Makassar, Oktober 2025 — Perkembangan teknologi informasi yang pesat telah membawa dampak signifikan terhadap dunia akuntansi. Digitalisasi, otomatisasi, serta penerapan kecerdasan buatan (Artificial Intelligence/AI) kini menjadi bagian yang tidak terpisahkan dari sistem akuntansi modern. Fenomena ini menjadi topik hangat dalam berbagai diskusi akademik dan mata kuliah akuntansi di perguruan tinggi, seperti Akuntansi Keuangan Lanjutan, Sistem Informasi Akuntansi, Etika Profesi Akuntansi, dan Audit Modern.
Perubahan ini membawa dua sisi yang kontras: di satu sisi, teknologi mampu meningkatkan efisiensi, ketepatan, dan transparansi dalam pelaporan keuangan. Namun di sisi lain, muncul tantangan baru berupa risiko keamanan data, potensi manipulasi digital, serta persoalan etika dan tanggung jawab profesional. Akuntan masa kini tidak lagi hanya dituntut memahami jurnal, neraca, dan laporan laba rugi, tetapi juga harus menguasai sistem informasi berbasis cloud, analitik data, serta prinsip keamanan siber.
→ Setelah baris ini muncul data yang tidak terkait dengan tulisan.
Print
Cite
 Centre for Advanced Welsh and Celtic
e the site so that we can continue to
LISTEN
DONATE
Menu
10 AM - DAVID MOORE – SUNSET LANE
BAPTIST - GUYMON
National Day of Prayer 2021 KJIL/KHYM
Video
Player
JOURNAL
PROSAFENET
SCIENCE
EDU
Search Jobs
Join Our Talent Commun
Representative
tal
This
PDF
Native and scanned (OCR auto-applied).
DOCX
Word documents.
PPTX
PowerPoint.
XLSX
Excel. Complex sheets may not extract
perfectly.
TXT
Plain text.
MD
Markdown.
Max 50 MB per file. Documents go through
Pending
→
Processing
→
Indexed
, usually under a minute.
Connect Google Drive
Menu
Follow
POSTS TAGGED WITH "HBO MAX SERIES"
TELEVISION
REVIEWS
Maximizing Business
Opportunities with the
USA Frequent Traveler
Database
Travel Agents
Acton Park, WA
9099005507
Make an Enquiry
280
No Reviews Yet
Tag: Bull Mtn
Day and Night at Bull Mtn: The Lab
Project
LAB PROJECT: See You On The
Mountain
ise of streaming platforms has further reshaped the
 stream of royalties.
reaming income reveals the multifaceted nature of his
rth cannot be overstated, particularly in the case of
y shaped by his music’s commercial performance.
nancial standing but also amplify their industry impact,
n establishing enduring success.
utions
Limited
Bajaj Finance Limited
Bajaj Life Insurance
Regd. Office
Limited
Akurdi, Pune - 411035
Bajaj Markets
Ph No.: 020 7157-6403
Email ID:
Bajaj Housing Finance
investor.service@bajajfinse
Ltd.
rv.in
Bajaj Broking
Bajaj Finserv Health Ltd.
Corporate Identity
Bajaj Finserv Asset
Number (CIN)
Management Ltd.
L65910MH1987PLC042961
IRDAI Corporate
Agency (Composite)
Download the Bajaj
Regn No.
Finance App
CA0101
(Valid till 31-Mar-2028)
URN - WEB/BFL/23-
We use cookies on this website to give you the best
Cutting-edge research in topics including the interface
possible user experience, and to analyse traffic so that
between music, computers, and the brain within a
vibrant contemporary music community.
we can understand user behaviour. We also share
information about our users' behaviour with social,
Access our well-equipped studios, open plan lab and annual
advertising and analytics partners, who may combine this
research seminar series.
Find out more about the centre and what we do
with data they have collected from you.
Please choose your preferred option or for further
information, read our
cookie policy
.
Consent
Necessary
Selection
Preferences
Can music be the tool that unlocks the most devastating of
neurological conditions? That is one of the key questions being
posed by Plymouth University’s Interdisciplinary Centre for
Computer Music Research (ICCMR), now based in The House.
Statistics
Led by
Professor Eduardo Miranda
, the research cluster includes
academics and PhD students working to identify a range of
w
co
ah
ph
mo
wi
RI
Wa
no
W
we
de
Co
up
Menurut dosen mata kuliah Etika Bisnis dan Profesi Akuntansi di salah satu universitas di Makassar, “Digitalisasi bukan hanya persoalan efisiensi, tetapi juga ujian bagi integritas profesi. Ketika sistem semakin canggih, tanggung jawab moral akuntan justru semakin besar.” Pernyataan ini menggambarkan urgensi bagi mahasiswa akuntansi untuk memperkuat pemahaman etika dalam praktik profesional mereka.
Salah satu tren yang kini menjadi fokus pembelajaran adalah penerapan pelaporan keuangan berbasis XBRL (eXtensible Business Reporting Language). Sistem ini memungkinkan perusahaan publik di Indonesia untuk menyampaikan laporan keuangan secara lebih terbuka dan terstandar. Selain meningkatkan transparansi, XBRL juga memudahkan regulator, investor, dan masyarakat dalam mengakses serta menganalisis informasi keuangan. Dalam konteks akademik, topik ini menjadi bahan kajian penting dalam mata kuliah Pelaporan Keuangan dan Tata Kelola Perusahaan.
Selain XBRL, pemanfaatan AI dalam audit juga menarik perhatian kalangan akademisi dan praktisi. Dengan kemampuan analisis big data, AI mampu mendeteksi anomali dan potensi kecurangan dalam laporan keuangan lebih cepat dibandingkan metode manual. Namun demikian, peran manusia tetap tidak tergantikan, karena keputusan akhir tetap membutuhkan pertimbangan profesional, etika, dan pengalaman auditor. Oleh sebab itu, mata kuliah seperti Audit Berbasis Teknologi kini mulai diperkenalkan di berbagai kampus untuk menyiapkan lulusan yang siap bersaing di era digital.
Transformasi digital ini juga menuntut adanya penyesuaian kurikulum pendidikan akuntansi. Perguruan tinggi perlu memastikan bahwa mahasiswa tidak hanya dibekali kemampuan teknis, tetapi juga kemampuan berpikir kritis, analisis data, serta kesadaran etika profesional. Mahasiswa diharapkan menjadi akuntan yang mampu beradaptasi dengan kemajuan teknologi tanpa kehilangan nilai-nilai dasar profesi seperti kejujuran, integritas, dan tanggung jawab.
Secara keseluruhan, perkembangan digitalisasi dan inovasi teknologi telah mengubah paradigma akuntansi dari sekadar pencatatan transaksi menjadi sistem informasi strategis yang mendukung pengambilan keputusan. Dunia akuntansi kini bukan lagi hanya tentang angka, melainkan juga tentang bagaimana data dikelola, dianalisis, dan digunakan secara etis untuk kemajuan organisasi.
Dengan demikian, kolaborasi antara akademisi, mahasiswa, dan praktisi menjadi kunci utama dalam membangun masa depan profesi akuntansi yang transparan, beretika, dan berkelanjutan di era digital.